A recent report from the Health Care Payment Learning and Action Network (HCP LAN) examines how providers are getting paid in the U.S. today. Traditionally, health care providers (e.g., physicians, hospitals) were paid via fee-for-service (FFS). Fee-for-service means that every time a provider does a service, they get paid. This is truly largely regardless of quality and whether or not the service was actually needed.
Alternative payment models (APM) aim to change this. APMs increase reimbursement for high quality care and also for providers that save money for the system. The problem with APMs are: (i) quality is difficult to measure and providers may shift effort from unmeasured to measured dimensions of quality, and (ii) providers may start to under-provide care to patients who need it.
Defining an APM
The HCP LAN defines four categories of APMs in a previous report.
- Category 1: Pure FFS payment (not really an APM).

###

## REQUIRED ACTION:
Pick up the passage on health care payment models after its last line and continue writing it.

###

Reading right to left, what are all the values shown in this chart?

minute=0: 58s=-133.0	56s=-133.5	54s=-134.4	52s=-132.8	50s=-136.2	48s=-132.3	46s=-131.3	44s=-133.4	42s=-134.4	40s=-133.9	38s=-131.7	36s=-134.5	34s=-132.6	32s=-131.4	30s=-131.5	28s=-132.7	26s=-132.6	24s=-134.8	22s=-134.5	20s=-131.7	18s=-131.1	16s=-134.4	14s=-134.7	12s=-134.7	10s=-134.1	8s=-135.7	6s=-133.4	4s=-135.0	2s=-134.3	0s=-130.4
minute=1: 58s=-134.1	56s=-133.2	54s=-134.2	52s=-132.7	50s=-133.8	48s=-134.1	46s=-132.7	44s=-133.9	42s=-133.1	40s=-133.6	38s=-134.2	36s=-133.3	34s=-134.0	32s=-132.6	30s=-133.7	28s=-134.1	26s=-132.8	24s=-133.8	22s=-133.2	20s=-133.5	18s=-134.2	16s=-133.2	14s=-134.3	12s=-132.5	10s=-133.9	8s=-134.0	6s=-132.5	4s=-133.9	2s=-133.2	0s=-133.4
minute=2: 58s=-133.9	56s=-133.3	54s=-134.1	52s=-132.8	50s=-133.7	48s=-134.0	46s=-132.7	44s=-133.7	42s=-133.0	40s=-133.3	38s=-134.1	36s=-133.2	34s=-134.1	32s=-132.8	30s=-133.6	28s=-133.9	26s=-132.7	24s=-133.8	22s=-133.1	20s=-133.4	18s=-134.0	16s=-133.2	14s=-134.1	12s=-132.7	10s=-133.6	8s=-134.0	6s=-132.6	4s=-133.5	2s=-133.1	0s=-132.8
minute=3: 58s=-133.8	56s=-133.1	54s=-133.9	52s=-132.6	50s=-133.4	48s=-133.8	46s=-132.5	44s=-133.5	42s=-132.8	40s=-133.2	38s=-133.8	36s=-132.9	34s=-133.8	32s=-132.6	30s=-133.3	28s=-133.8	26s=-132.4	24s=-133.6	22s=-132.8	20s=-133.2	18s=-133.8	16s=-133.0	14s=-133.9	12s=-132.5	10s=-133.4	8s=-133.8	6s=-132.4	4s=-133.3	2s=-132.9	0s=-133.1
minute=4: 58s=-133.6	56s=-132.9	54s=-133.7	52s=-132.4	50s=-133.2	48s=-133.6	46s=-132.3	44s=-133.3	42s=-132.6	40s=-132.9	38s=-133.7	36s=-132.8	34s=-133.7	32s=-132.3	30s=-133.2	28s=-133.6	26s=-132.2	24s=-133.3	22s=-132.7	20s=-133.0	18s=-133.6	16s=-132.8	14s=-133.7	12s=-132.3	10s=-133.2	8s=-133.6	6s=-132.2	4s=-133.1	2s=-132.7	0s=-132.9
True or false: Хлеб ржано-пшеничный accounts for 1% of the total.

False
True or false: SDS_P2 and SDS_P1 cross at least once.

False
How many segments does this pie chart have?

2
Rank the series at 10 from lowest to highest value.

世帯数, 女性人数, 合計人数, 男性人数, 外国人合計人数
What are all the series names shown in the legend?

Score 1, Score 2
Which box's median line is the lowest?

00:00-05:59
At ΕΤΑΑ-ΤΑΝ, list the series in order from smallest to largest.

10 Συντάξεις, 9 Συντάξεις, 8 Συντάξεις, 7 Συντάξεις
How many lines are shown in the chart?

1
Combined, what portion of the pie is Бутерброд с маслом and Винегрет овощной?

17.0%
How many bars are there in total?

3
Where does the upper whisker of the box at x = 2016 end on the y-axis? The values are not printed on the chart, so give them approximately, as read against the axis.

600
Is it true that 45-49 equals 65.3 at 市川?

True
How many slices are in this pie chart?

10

###

## FINAL ANSWER:
- Category 2: FFS linked to quality or value such as payment for foundational initiative or infrastructure (e.g., HITECH payments for EMR implementation, pay-for-reporting, or pay-for-performance.
- Category 3: APMs built on FFS structure. Examples include APMs with shared savings, and APMs with shared savings and downside risk (e.g., Medicare Shared Savings Program)
- Category 4: Population-based payments such as condition-specific population-based payments, comprehensive population based payments (e.g., global budgets), or integrated finance and delivery systems where the insurer owns the providers (e.g., Kaiser Permanente model).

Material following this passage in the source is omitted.